The grand exception to the narrow, terror-filled vision of revenge tragedy is, of course, Shakespeare's "Hamlet." Hamlet also grapples with revenge, but unlike all other revengers, he questions its very nature, its cosmic justification. Caught between the blood-for-blood imperative that was still alive in 16th century England, and the Christian injunction to overcome evil with good, and rising above both, Hamlet raises questions about morality, duty and existence itself that are not even dreamed of in other revenge tragedies, and that continue to inspire and unsettle us today.
It may seem a stretch to compare the political beliefs of George W. Bush and his right-wing supporters with a death-obsessed, grimly self-destroying dramatic genre that is now more than 400 years old. Certainly the parallels cannot be drawn too closely. But the comparison sheds light on Bush's moral vision. Like a protagonist in a revenge tragedy, Bush sees himself as surrounded by evil, one-dimensional villains, whom he has sworn a solemn oath to defeat. Like Vindice, he figuratively carries around a skull -- in his case the shield of a policeman who died on 9/11 -- to spur himself on.
But like so many revenge tragedy protagonists, Bush is fatally flawed. By taking revenge against a foe who had not actually injured him, he opened a Pandora's Box of gratuitous violence, one he cannot now close. In a larger sense, he is trying to play the part of Vindice in a Shakespearean world, one far too complex to be comprehended by his black-and-white morality. By failing to grasp that the world is larger than his simplistic vision, and insisting that he must carry on to the climax and kill a villain who can no longer be identified, Bush is trapping us in a failed chess game, condemning us to a bloody perpetual check. He is threatening to repeat dramatic history and himself become a villain -- a blood-drenched avenger no longer morally distinguishable from the evildoers he is fighting.
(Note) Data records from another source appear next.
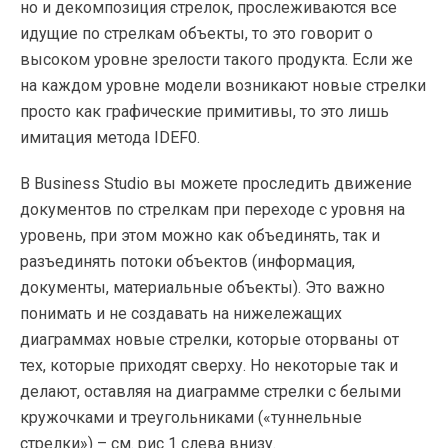
но и декомпозиция стрелок, прослеживаются все
идущие по стрелкам объекты, то это говорит о
высоком уровне зрелости такого продукта. Если же
на каждом уровне модели возникают новые стрелки
просто как графические примитивы, то это лишь
имитация метода IDEF0.
В Business Studio вы можете проследить движение
документов по стрелкам при переходе с уровня на
уровень, при этом можно как объединять, так и
разъединять потоки объектов (информация,
документы, материальные объекты). Это важно
понимать и не создавать на нижележащих
диаграммах новые стрелки, которые оторваны от
тех, которые приходят сверху. Но некоторые так и
делают, оставляя на диаграмме стрелки с белыми
кружочками и треугольниками («туннельные
стрелки») – см. рис 1 слева внизу.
And the final act in this grim drama, Bush's absurd call for a meaningless "surge," resembles one of those hideous masques in revenge plays during which the protagonist kills his enemies, then is killed himself. This little play-within-a-play may demonstrate Bush's resolve and put off the unhappy ending, but it is real men and women who will die for his dumb show.
Bush's revenge tragedy has run for far too long. It's time to bring the curtain down.